News / Species Spotlight / Midnight Angelfish (Centropyge nox) (02/21/18)

Midnight Angelfish (Centropyge nox)

Species Spotlight - Midnight Angelfish (Centropyge nox)
We associate coral reef fishes with an abundance of color. The sunny yellows of the Yellow Tang... the fiery reds of the Flame Angelfish... the vibrant purples of the Strawberry Dottyback or the vivid blues of the Hepatus Tang. On the other hand, theres the Midnight Angelfish, whose rich, saturated blacks make it the very antithesis of all that is colorful. Its inky facade is an affront to the rainbow-hued splendor we expect from an angelfish, but it is no less beautiful for this.

Youll find Centropyge nox across the West Pacific, from Japan to Australia and Vanuatu.
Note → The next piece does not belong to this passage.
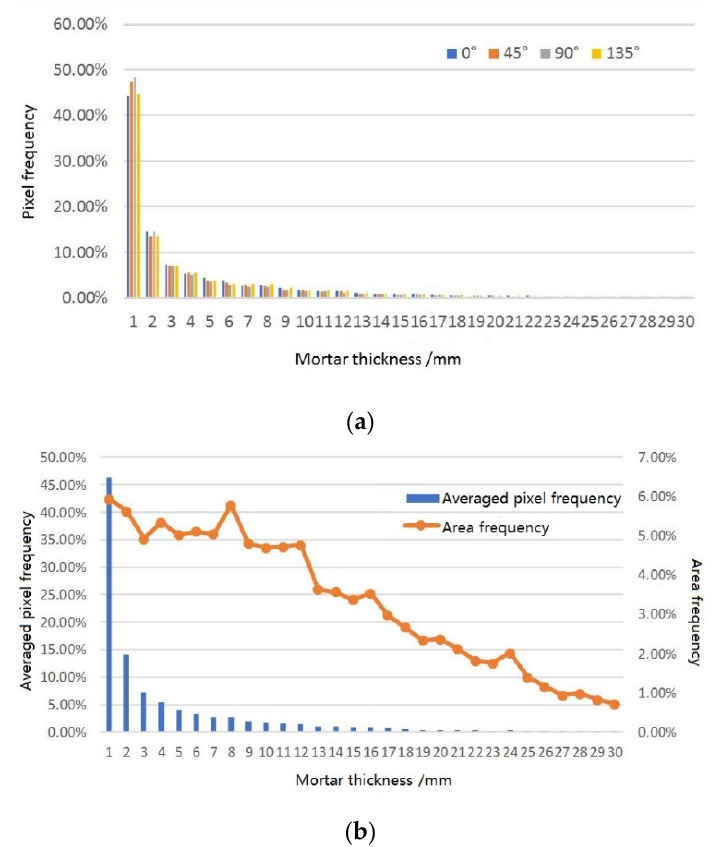
Figure 5. ( a ) Pixel frequency; ( b ) thickness spectrum.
Until recently, it was thought to occur a bit further east still, in Fiji, Tonga and Samoa, but study showed this Melanesian population to be distinct in its morphology and genetics. So, in 2012, that fish was recognized as Centropyge deborae. Both are dark and enigmatic pomacanthids, with Deborahs Angelfish being a bit bluer in composition. Though, for purists, only the featureless black of the Midnight nox will do.
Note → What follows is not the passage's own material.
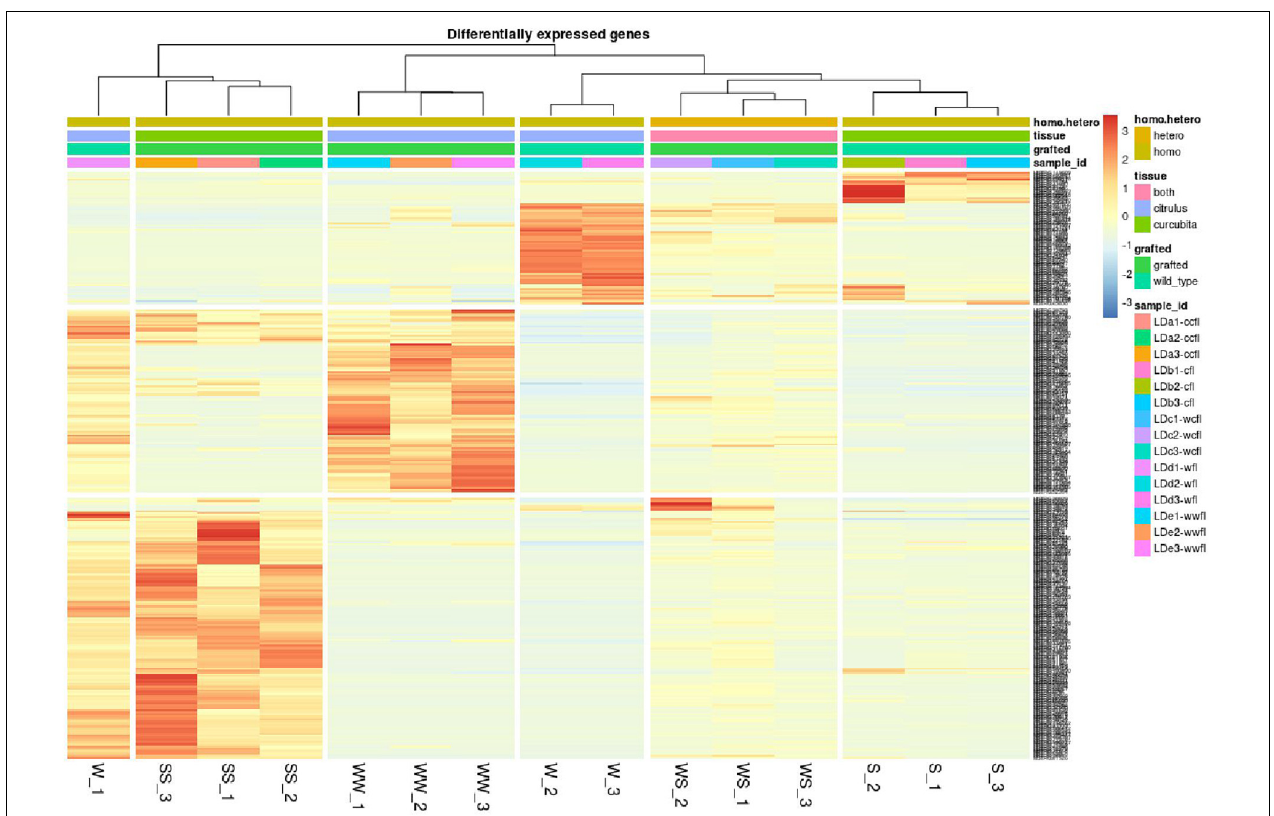
FIGURE 5 | Heatmap of differentially expressed genes (DEGs) of grafted plants (WW, SS, an WS) vs. non-grafted controls (W, S). The heatmaps depict genes with p < 0.05 and fold change > 4. The color scale (blue to red) represents the expression levels in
Few fish can match its mournful color scheme, but, remarkably, there is a dottyback from New Guinea which has seemingly taken to mimicking it perfectly, in both looks and behavior. The appropriately named Midnight Dottyback (Manonichthys paranox) swims in a jerky, angelfish-like manner, with its large, darkened pectoral fins flapping prominently. And it lives in the same sort of cryptic habitats as its pomacanthid namesake. This has led to the suspicion that the dottyback is gaining some advantage from imitating C. nox. Perhaps it is better able to sneak up on its prey by resembling the harmless, spongivorous angelfish. Alternatively, it has been suggested that Centropyge are avoided by many predators due to their strong opercular spine and elusive nature.

Or maybe these are just two black fishes which happen to look alike. Nobody would suggest a Yellow Tang is mimicking a Lemonpeel Angelfish, afterall. Youll probably have to ask the fish themselves to sort this mystery out.

As for aquarium care, there is no major difference in keeping this black dwarf angelfish compared to any of its more chromatically well-endowed cousins. Fully grown specimens top out at just four inches, making them ideal for mid-sized systems. Though largely reef safe, they are prone to picking on those deliciously fleshy LPS corals. A diet high in algae and sponge is recommended. And, of course, be sure to provide plenty of rock for this fish to swim in and out of. Part of the fun in keeping the Midnight Angelfish is searching for it among all those dark recesses that it so effortlessly blends into.